#### Quoted passage:
#####

Accessibility links

Breaking News

Interview: The 'Shadow Elite,' WikiLeaks, And Living In A 'Dangerous Era'

Janine Wedel: "We're in a new age."
Janine Wedel: "We're in a new age."
Janine Wedel is a professor of public policy at George Mason University and author of the book "Shadow Elite: How The World's New Power Brokers Undermine Democracy, Government, And The Free Market," in which she applies the insights of anthropology to the relationships between government, business, and universities.

RFE/RL's Christopher Schwartz speaks with her about how the whistleblowing web entity WikiLeaks opposes today’s “new powerbrokers” by dangerously mirroring them.

RFE/RL: What exactly are the “shadow elite” and why should the public be concerned about them?

Janine Wedel:
What I argue in "Shadow Elite" is that a new breed of players has arisen in the past several decades...whose maneuverings are beyond the traditional mechanisms of accountability. They, for example, play multiple, overlapping, and not fully disclosed roles. They have their people and work themselves individually [as] government advisers, think tankers, consultants to businesses. They appear in the media. And it’s very difficult for the public to know who exactly they represent. [For example, Wedel uses former U.S. Assistant Secretary of Defense Richard Perle, retired U.S. General Barry McCaffrey, and Obama economic adviser Larry Summers as examples. -- Eds.]

[T]hey have their own agenda, although they are typically working on behalf of [or] they are purporting to work on behalf of an organization or multiple organizations. So they are less transparent and less accountable than powerbrokers of the past, and we are in a much more dangerous era than we have been in the history of the modern state.

#####

#### Data listing:
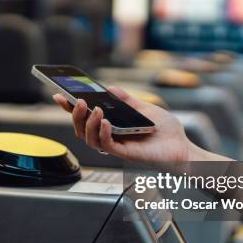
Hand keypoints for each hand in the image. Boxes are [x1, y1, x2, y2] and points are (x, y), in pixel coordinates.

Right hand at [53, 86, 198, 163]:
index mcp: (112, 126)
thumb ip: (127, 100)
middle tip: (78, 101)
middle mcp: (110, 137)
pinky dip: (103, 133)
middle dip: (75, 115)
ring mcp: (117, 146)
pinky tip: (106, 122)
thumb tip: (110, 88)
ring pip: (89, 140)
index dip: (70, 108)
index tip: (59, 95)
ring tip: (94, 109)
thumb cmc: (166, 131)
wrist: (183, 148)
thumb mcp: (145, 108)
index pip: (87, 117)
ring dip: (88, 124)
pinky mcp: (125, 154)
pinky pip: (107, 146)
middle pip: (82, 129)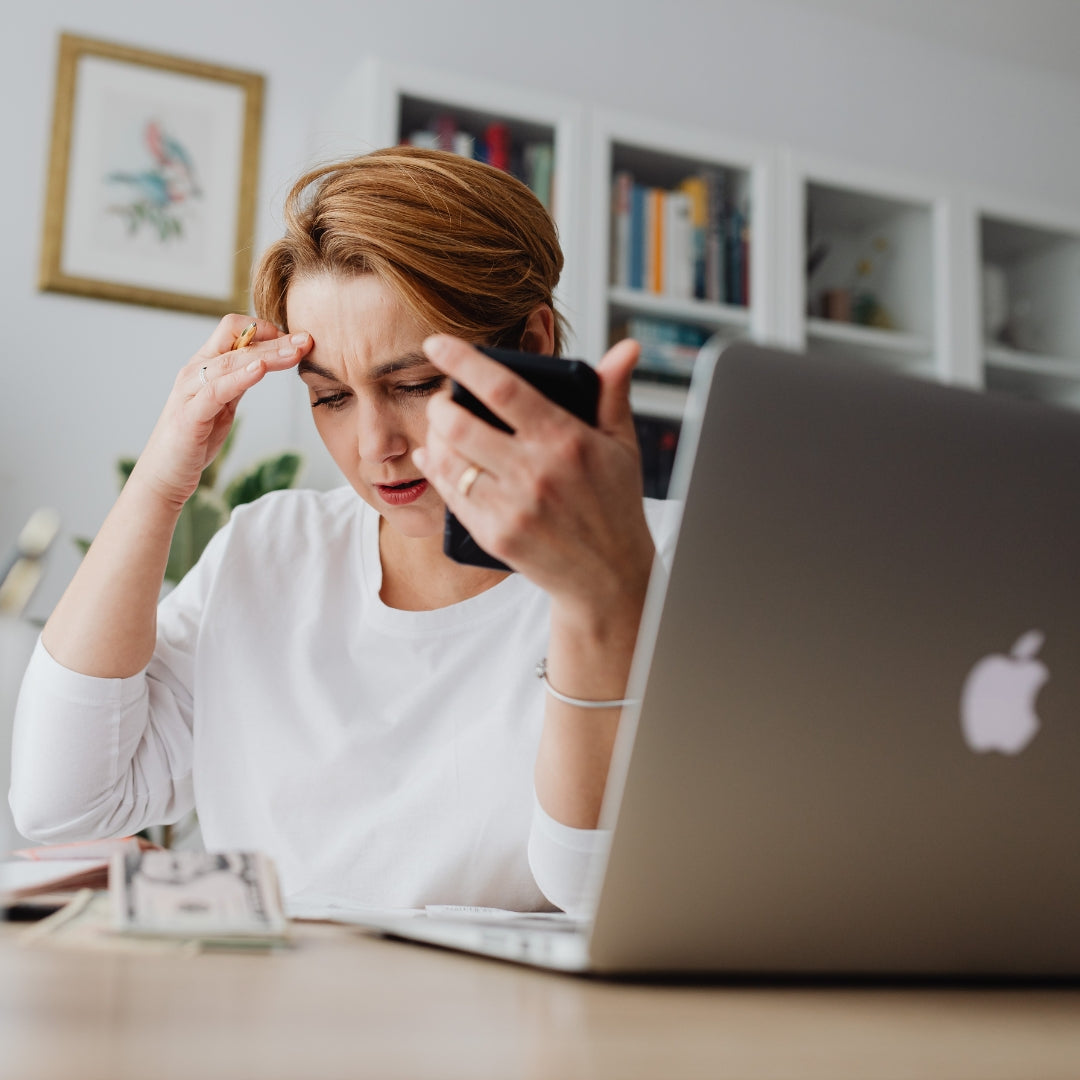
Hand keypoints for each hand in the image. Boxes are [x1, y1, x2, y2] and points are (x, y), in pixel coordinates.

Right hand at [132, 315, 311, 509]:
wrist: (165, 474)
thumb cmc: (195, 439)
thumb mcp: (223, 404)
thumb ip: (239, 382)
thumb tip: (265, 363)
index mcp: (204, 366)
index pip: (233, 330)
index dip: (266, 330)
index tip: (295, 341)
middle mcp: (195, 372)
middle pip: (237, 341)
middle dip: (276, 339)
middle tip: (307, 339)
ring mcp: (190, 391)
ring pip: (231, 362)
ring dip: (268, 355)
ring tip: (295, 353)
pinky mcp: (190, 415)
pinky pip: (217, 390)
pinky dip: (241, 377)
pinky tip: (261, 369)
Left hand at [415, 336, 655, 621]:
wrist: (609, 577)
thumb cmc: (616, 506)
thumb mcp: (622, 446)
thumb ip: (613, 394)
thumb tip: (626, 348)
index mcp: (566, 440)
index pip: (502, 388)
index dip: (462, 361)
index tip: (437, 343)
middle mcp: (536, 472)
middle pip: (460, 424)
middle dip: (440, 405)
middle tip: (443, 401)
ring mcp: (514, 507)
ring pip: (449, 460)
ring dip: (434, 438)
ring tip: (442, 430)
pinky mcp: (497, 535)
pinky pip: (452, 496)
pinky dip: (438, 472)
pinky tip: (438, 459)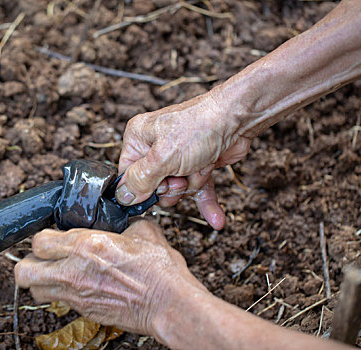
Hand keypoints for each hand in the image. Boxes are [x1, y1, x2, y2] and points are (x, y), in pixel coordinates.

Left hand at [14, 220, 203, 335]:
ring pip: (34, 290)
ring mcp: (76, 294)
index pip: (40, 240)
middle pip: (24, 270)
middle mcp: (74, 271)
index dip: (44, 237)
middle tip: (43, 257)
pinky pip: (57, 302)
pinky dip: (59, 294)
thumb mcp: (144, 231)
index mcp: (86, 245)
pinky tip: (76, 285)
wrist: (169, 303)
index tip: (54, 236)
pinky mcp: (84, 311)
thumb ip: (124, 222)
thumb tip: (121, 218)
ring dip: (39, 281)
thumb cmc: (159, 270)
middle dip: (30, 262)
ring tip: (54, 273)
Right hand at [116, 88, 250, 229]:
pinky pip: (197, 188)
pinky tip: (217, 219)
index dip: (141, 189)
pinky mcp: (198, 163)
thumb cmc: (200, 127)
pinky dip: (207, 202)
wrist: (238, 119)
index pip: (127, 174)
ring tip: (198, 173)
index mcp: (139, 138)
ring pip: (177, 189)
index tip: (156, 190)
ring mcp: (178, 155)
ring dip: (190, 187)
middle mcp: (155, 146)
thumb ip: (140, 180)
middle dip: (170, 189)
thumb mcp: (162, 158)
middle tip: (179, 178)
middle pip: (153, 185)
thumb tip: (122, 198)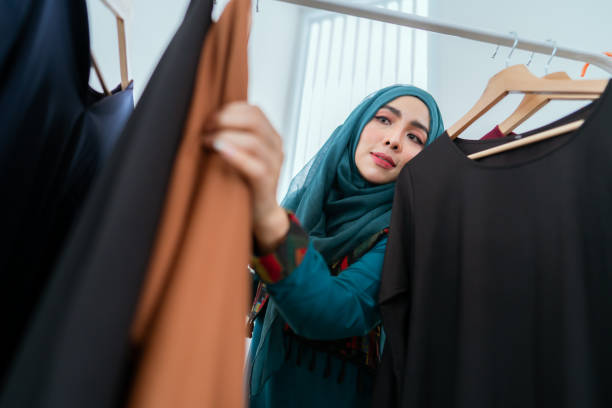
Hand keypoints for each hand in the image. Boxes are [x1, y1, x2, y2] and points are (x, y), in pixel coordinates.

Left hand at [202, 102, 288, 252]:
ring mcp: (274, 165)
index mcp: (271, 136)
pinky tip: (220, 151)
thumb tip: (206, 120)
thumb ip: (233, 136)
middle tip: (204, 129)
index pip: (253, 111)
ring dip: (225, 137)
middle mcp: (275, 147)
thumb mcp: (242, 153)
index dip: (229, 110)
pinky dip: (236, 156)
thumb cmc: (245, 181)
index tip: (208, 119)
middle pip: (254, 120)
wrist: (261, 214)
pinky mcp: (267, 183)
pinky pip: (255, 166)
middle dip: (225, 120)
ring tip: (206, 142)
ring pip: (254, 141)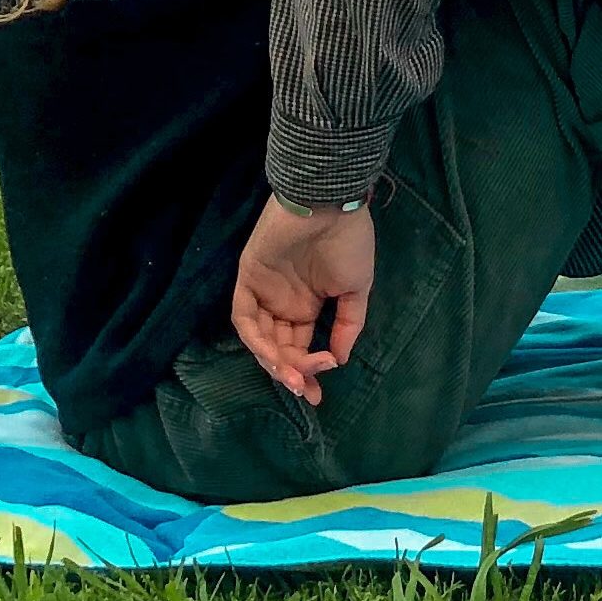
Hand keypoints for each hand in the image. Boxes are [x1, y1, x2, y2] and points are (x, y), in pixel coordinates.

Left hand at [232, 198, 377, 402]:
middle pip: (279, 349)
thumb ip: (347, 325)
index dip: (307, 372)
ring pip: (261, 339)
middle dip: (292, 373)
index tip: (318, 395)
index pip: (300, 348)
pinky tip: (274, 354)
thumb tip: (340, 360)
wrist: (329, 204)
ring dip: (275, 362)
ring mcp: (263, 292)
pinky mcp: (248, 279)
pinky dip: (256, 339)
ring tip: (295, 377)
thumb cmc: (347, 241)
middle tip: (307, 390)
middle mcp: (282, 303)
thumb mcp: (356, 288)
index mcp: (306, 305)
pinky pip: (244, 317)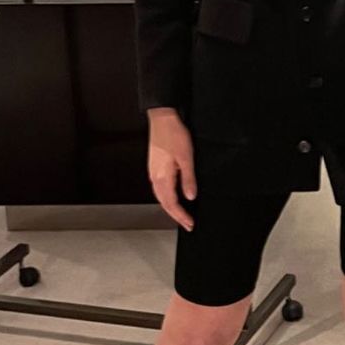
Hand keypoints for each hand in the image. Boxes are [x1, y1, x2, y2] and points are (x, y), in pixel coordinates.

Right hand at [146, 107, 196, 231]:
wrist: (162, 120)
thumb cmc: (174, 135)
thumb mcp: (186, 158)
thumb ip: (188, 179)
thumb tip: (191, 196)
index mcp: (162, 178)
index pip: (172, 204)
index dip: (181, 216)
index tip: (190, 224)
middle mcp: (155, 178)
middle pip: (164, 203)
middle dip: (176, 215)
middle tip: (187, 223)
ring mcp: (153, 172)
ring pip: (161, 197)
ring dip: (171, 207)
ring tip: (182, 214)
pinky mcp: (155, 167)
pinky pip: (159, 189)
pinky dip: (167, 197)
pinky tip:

#####

#### Apply what you read:
1. Translate this sentence from the interview about the shadow elite into Spanish: "And it's very difficult for the public to know who exactly they represent."
2. Pick up the interview about the shadow elite after its last sentence and carry it on.

#### Results for the exercise:
1. Y es muy difícil para el público saber a quién representan exactamente.

2.
RFE/RL: How is this new power arrangement detrimental to society?

What suffers in this story is democracy. Democracy and accountability suffer. So also does the free market because these players are not really interested in the chief mechanism of the free market, which would be competition. They are all about the interdependency between government and business, so the intertwining of state and private power. And they get government benefits to use to the advantage of the market.

RFE/RL: How can we understand the role of WikiLeaks, then, in the light of – or, as the case may be, in the darkness of – the “shadow elite”?

WikiLeaks is a kind of declared combatant in this information warfare, conducted by high-tech good government vigilantes, [and] in that regard it can play a crucial role in the "shadow elite" era because it’s willing to push the envelope in that it stands outside the established power structure.

So, on the one hand, [WikiLeaks] upends traditional process and flouts institutions. On the other hand, while it’s emerged as a counterweight, some of the tactics WikiLeaks takes -- like secrecy and a willingness to bend the rules, and ambiguity -- [come] precisely from this new breed of powerbroker that is the "shadow elite."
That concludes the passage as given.